God cannot hold this "difference of opinion" against them? God has forgiven sin, their sin as much as anyone else's - at great cost. He did not just dismiss it, or ignore it, or brush it aside or sweep it under the rug. He punished it. He poured out His wrath and condemnation on sin - and all of it landed on His Son, not on us, the ones who sinned. He made Him to be sin, who knew no sin of His own, for us, that we might become the righteousness of God in Him.
Those who reject His gift and the payment He made, who dismiss Him in His grace and compassion have walked away from the fountain of life - not from an 'opinion' or an 'idea', but from the living water of Christ, which He spoke of to the Samaritan woman at the well - John 4:10, Jesus answered and said to her, "If you knew the gift of God, and who it is who says to you, 'Give Me a drink,' you would have asked Him, and He would have given you living water."
Again, John tells us in chapter 7:37-38: Now on the last day, the great day of the feast, Jesus stood and cried out, saying, "If any man is thirsty, let him come to Me and drink. He who believes in Me, as the Scripture said, 'From his innermost being shall flow rivers of living water.'" John tells us that Jesus was speaking of the Spirit, whom those who believed in Him were to receive. That is what the unbeliever rejects, and chooses shame and sorrow - perhaps unaware, certainly unbelievingly, but just as truly. It is finally one way, or the other.

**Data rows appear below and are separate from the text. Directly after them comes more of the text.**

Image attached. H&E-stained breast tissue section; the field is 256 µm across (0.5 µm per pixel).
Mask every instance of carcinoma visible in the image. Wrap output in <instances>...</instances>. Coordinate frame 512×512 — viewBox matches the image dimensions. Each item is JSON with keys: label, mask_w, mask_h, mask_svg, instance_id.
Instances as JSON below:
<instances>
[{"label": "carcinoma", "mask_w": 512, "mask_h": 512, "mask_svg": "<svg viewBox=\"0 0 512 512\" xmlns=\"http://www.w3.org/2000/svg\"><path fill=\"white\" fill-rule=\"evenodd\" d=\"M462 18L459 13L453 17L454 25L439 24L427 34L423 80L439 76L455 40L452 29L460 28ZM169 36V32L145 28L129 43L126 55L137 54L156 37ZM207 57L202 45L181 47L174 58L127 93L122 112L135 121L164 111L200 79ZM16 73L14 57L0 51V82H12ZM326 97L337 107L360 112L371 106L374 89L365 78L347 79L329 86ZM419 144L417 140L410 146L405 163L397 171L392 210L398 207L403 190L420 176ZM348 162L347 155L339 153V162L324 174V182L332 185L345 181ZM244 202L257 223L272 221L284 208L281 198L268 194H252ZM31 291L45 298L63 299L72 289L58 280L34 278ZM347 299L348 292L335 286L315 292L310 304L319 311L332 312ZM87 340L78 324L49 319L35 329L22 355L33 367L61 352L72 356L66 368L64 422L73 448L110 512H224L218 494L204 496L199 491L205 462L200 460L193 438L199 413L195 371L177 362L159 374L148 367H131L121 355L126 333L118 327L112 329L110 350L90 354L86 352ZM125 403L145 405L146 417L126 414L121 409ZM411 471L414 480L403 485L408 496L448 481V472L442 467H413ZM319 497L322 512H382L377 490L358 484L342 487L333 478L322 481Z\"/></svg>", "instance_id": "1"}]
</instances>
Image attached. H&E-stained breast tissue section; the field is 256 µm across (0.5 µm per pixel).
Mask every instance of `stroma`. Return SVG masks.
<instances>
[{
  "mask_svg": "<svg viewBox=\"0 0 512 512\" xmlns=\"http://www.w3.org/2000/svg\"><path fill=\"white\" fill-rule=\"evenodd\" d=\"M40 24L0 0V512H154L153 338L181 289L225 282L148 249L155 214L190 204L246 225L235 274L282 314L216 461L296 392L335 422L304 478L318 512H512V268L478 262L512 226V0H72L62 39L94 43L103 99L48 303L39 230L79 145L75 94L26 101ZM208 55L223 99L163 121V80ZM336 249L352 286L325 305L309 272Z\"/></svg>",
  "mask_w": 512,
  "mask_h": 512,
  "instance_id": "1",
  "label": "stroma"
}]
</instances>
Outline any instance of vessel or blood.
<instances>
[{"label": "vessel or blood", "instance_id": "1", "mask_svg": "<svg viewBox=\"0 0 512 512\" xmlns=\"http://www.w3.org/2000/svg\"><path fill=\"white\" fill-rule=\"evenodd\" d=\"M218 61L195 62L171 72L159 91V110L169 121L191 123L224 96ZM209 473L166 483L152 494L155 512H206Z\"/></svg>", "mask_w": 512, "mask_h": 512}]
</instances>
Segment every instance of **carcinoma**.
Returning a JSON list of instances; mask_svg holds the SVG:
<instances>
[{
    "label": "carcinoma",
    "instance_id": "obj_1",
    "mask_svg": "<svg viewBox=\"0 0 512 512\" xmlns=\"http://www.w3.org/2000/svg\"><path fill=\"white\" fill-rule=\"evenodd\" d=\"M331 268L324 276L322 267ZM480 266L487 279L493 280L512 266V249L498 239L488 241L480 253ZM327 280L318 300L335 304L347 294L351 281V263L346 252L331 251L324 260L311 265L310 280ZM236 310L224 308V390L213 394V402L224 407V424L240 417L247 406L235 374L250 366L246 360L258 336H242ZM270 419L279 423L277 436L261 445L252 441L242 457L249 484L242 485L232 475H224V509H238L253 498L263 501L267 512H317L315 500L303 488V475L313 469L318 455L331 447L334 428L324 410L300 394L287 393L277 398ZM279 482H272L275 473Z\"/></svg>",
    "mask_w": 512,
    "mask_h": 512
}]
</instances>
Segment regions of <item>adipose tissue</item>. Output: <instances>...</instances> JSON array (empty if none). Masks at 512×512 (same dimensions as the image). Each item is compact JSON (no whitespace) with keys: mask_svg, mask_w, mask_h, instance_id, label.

Walking away from faith in Christ is to walk away from the living water and from salvation itself. It isn't any works, it is faith - or unbelief alone that marks the distinction. Faith does not save, it receives the gifts of God. God saves. God heals. God gives all the good and the blessing. If you turn your back on it, there is nothing but loss. Unbelief rejects the saving One and so rejects salvation itself. How sad.
We cannot talk anyone into faith. Only the Spirit can do that. But we can warn them. We can walk in a manner worthy of the gifts which we have been given, to reflect Christ and to confess Him. We can, like the prophet, speak a word of warning - but humbly, because, as the old adage so truly says in this case, there but for the grace of God, we go, too. And we can rejoice daily and give God praise and thanks for His goodness to us. Nothing shields us so well from the tempter's wiles as thanksgiving to God and praise for His great goodness and grace towards us.
The Apostle Paul wrote pretty much the same ideas, by God's inspiration, in Ephesians two: For by grace you have been saved, through faith, and that not of yourselves, it is the gift of God, not on the basis of works, lest any man should boast. For we are His workmanship, created in Christ Jesus for good works, which God has prepared in advance for us, that we should walk in them. Sounds a little different, but not all that much when you think about it. Both were saying it is one way, or the other.
In the Name of the Father, and of the Son, and of the Holy Ghost.